In 2007, MoveOn received bipartisan criticism for running a print ad in The New York Times that questioned the personal integrity of General David Petraeus, with headlines such as "General Petraeus or General Betray Us?" and "Cooking the Books for the White House". On September 20, 2007, the Senate passed an amendment by Republican John Cornyn of Texas designed to "strongly condemn personal attacks on the honor and integrity of General Petraeus". All 49 Republican senators, as well as 22 Democratic senators, voted in support. The House passed a similar resolution by a 341–79 vote on September 26, 2007.

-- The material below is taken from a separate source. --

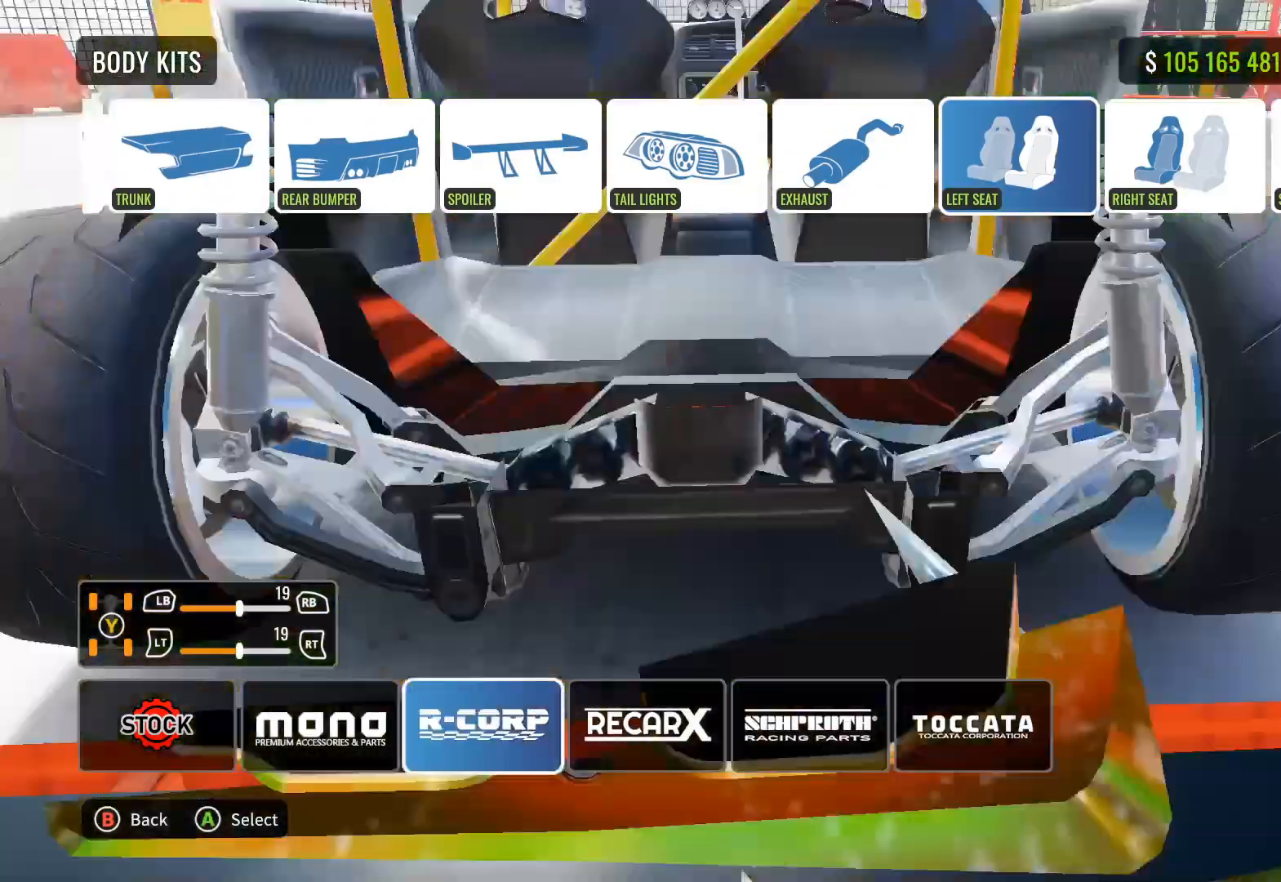
{"buttons": ["CROSS", "DPAD_RIGHT"], "left_stick": "center", "right_stick": "center", "events": [[100, "DPAD_DOWN", "up"], [183, "DPAD_UP", "down"], [300, "DPAD_UP", "up"], [383, "DPAD_RIGHT", "down"], [500, "CROSS", "down"]]}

On September 20, 2007, The Washington Post stated: "Democrats blamed the group Moveon.org for giving moderate Republicans a ready excuse for staying with Bush and for giving Bush and his supporters a way to divert attention away from the war."

The New York Times public editor Clark Hoyt later stated in an op-ed that MoveOn was mistakenly charged US$77,000 less for the ad than it should have been under Times policies, and MoveOn announced that it would pay The New York Times the difference in price.

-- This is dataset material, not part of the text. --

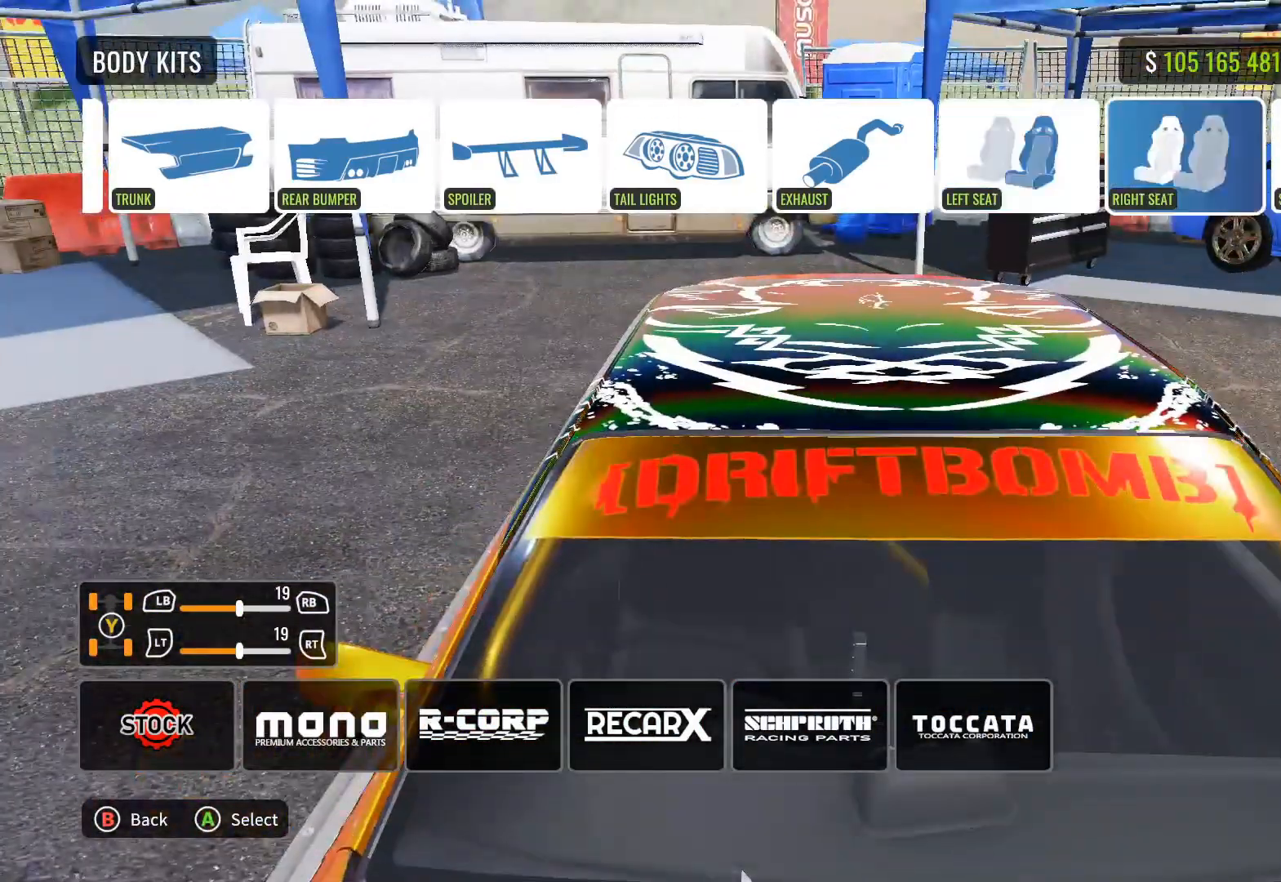
{"buttons": ["DPAD_UP"], "left_stick": "center", "right_stick": "center", "events": [[100, "DPAD_RIGHT", "up"], [150, "CROSS", "up"], [233, "DPAD_DOWN", "down"], [350, "DPAD_DOWN", "up"], [433, "DPAD_UP", "down"]]}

MoveOn.org ran more ads using a "betrayal" theme, with TV spots targeting former President Bush and former Republican presidential candidate Rudy Giuliani. Giuliani ran his own full-page ad in The New York Times on September 14, 2007. Giuliani asked for and received a similar reduced fee as MoveOn.org, paying US$65,000.

==Fundraising==
Since 1998, MoveOn has raised millions of dollars for many Democratic candidates. Once becoming the executive director, Rahna Epting stated MoveOn would spend $20 million "to defeat Donald Trump, end Republican control of the Senate, and help Democrats hold the majority in the House of Representatives." In a statement released by the organization, Epting said the funds would be used to "drive creative and cultural interventions" and combat "digital voter suppression online."